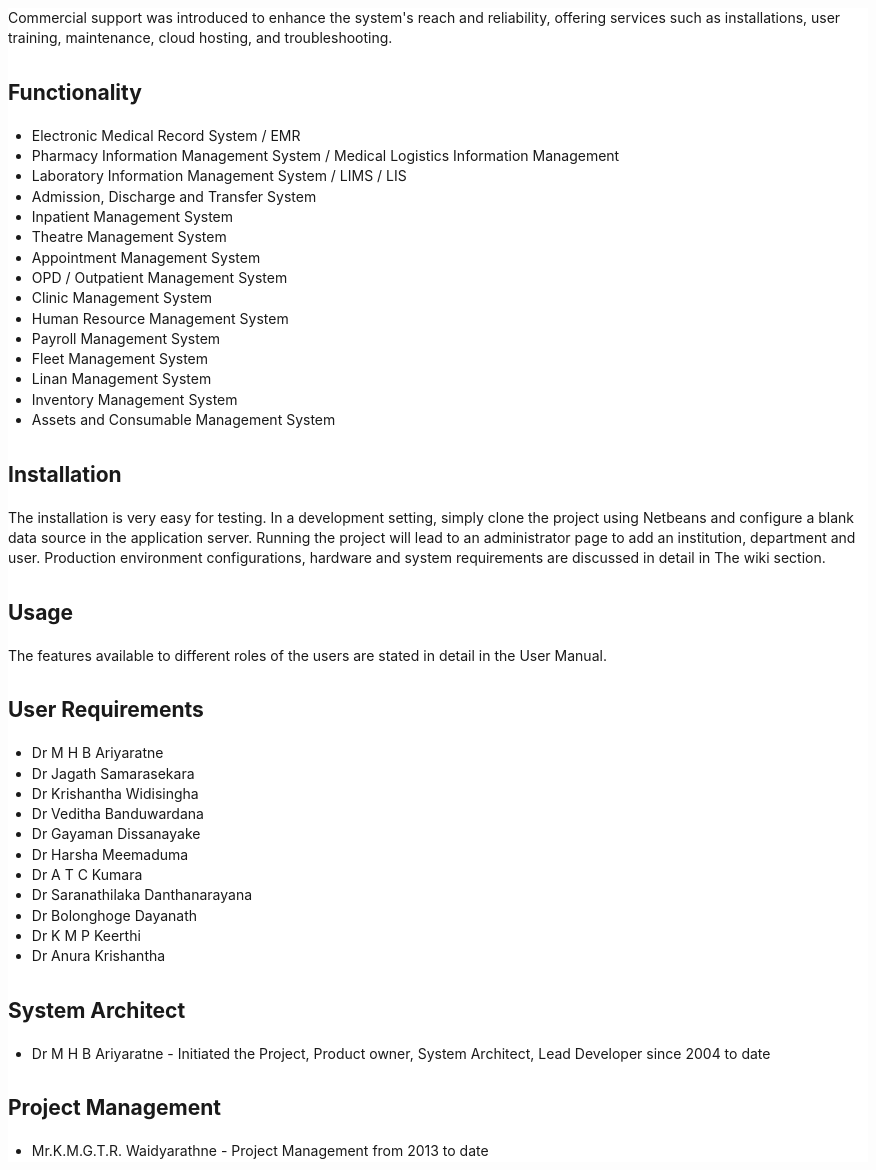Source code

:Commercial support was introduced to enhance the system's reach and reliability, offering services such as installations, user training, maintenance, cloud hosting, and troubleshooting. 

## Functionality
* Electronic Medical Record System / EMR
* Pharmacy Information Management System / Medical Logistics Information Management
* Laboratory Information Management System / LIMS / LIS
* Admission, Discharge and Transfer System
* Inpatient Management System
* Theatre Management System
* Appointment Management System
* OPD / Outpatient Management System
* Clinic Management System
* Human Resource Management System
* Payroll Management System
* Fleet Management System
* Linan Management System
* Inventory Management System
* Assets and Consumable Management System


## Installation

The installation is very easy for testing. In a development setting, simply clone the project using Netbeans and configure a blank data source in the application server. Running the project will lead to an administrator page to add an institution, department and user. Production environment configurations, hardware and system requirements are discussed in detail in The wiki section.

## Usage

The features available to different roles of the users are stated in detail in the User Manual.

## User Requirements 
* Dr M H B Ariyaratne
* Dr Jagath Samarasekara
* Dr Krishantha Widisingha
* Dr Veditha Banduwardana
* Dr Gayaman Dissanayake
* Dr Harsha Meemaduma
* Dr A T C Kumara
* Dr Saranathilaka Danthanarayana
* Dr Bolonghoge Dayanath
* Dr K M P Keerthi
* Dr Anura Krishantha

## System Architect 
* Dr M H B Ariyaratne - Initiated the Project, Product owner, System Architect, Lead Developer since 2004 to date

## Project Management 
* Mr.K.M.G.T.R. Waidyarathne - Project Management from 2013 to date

**Your instructions:** Convert every line of the material above into a Markdown table with the columns "Row" and "Text", numbering the rows in order and skipping blank lines. Leave the pictures out of the table.

**Written reply:**
| Row | Text |
|---|---|
| 1 | Source code |
| 2 | :Commercial support was introduced to enhance the system's reach and reliability, offering services such as installations, user training, maintenance, cloud hosting, and troubleshooting.  |
| 3 | ## Functionality |
| 4 | * Electronic Medical Record System / EMR |
| 5 | * Pharmacy Information Management System / Medical Logistics Information Management |
| 6 | * Laboratory Information Management System / LIMS / LIS |
| 7 | * Admission, Discharge and Transfer System |
| 8 | * Inpatient Management System |
| 9 | * Theatre Management System |
| 10 | * Appointment Management System |
| 11 | * OPD / Outpatient Management System |
| 12 | * Clinic Management System |
| 13 | * Human Resource Management System |
| 14 | * Payroll Management System |
| 15 | * Fleet Management System |
| 16 | * Linan Management System |
| 17 | * Inventory Management System |
| 18 | * Assets and Consumable Management System |
| 19 | ## Installation |
| 20 | The installation is very easy for testing. In a development setting, simply clone the project using Netbeans and configure a blank data source in the application server. Running the project will lead to an administrator page to add an institution, department and user. Production environment configurations, hardware and system requirements are discussed in detail in The wiki section. |
| 21 | ## Usage |
| 22 | The features available to different roles of the users are stated in detail in the User Manual. |
| 23 | ## User Requirements  |
| 24 | * Dr M H B Ariyaratne |
| 25 | * Dr Jagath Samarasekara |
| 26 | * Dr Krishantha Widisingha |
| 27 | * Dr Veditha Banduwardana |
| 28 | * Dr Gayaman Dissanayake |
| 29 | * Dr Harsha Meemaduma |
| 30 | * Dr A T C Kumara |
| 31 | * Dr Saranathilaka Danthanarayana |
| 32 | * Dr Bolonghoge Dayanath |
| 33 | * Dr K M P Keerthi |
| 34 | * Dr Anura Krishantha |
| 35 | ## System Architect  |
| 36 | * Dr M H B Ariyaratne - Initiated the Project, Product owner, System Architect, Lead Developer since 2004 to date |
| 37 | ## Project Management  |
| 38 | * Mr.K.M.G.T.R. Waidyarathne - Project Management from 2013 to date |